Dataset items:
+---+
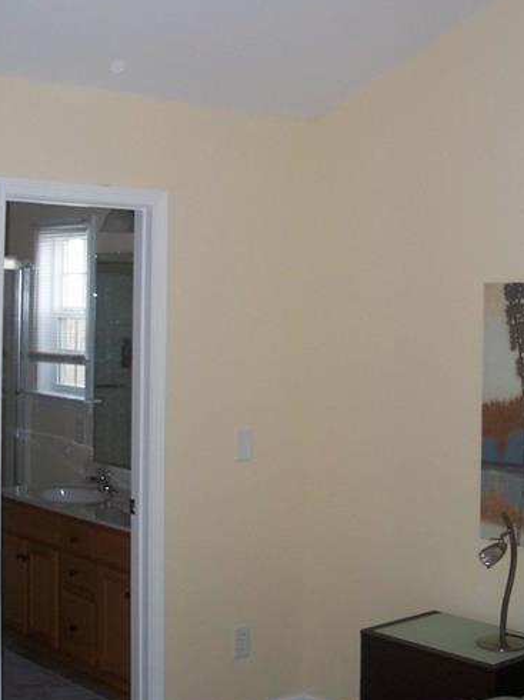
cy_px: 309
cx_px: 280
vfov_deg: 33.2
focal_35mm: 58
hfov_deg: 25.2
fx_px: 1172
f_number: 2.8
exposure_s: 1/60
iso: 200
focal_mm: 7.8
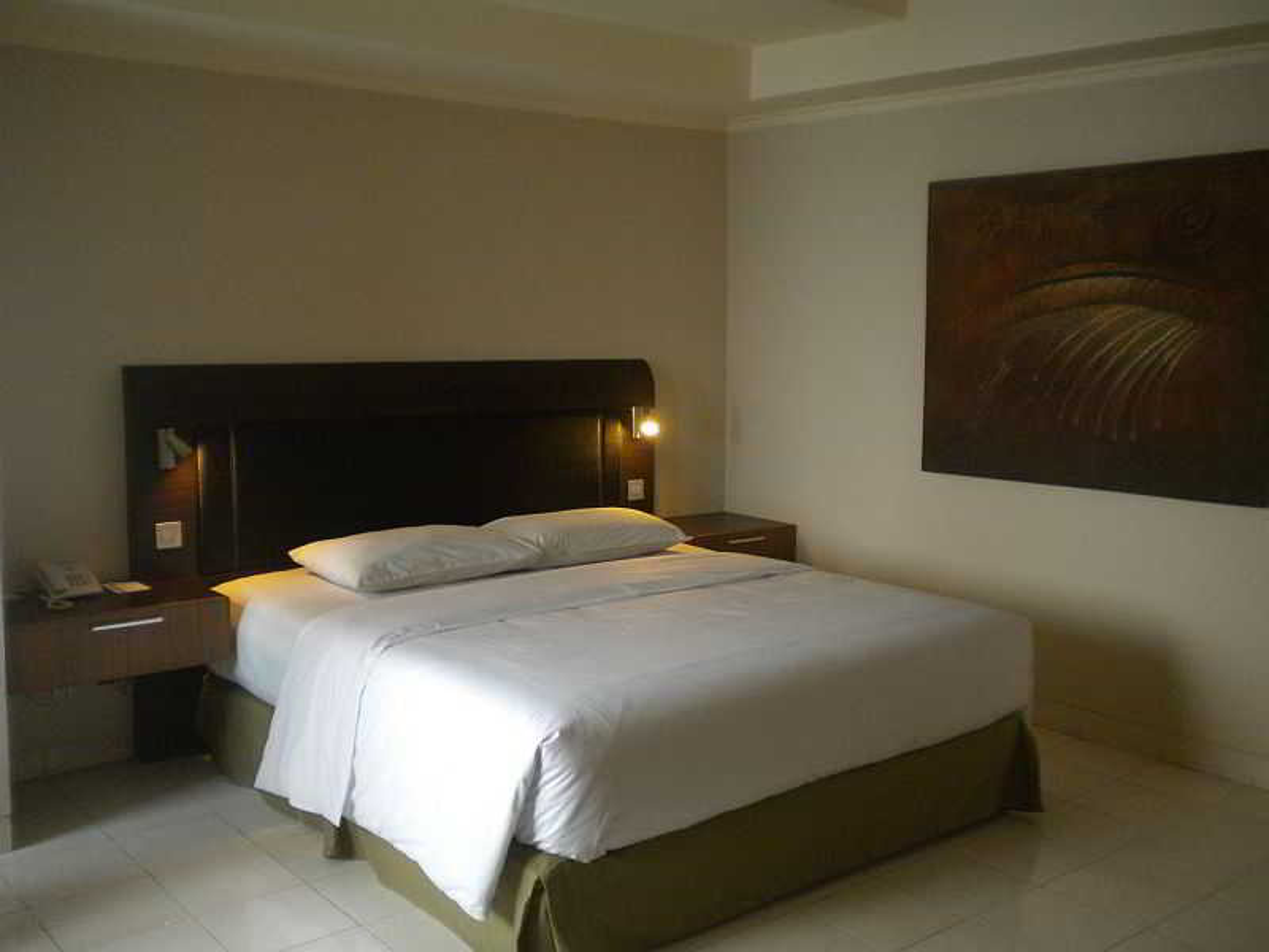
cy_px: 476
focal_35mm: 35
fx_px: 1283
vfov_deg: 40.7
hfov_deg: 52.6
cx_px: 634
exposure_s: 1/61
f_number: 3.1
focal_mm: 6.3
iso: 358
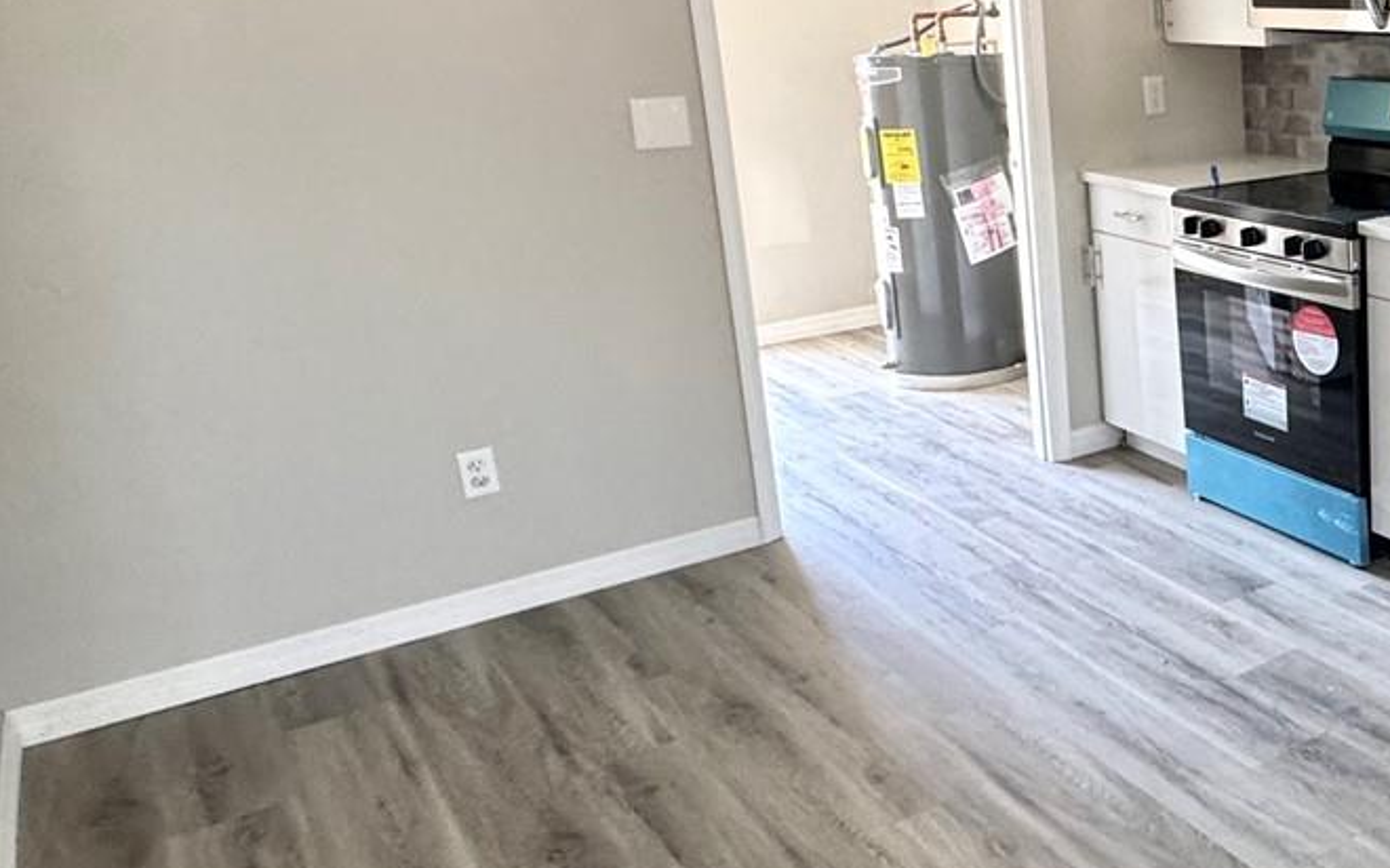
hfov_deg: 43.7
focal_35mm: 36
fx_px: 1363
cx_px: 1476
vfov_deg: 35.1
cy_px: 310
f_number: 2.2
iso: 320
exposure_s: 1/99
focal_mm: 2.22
+---+
Retype word for word the span of lines above that begins with the line containing "exposure_s: 1/60" and ends with the last line of the records; skip all pictures.

exposure_s: 1/60
iso: 200
focal_mm: 7.8
cy_px: 476
focal_35mm: 35
fx_px: 1283
vfov_deg: 40.7
hfov_deg: 52.6
cx_px: 634
exposure_s: 1/61
f_number: 3.1
focal_mm: 6.3
iso: 358
hfov_deg: 43.7
focal_35mm: 36
fx_px: 1363
cx_px: 1476
vfov_deg: 35.1
cy_px: 310
f_number: 2.2
iso: 320
exposure_s: 1/99
focal_mm: 2.22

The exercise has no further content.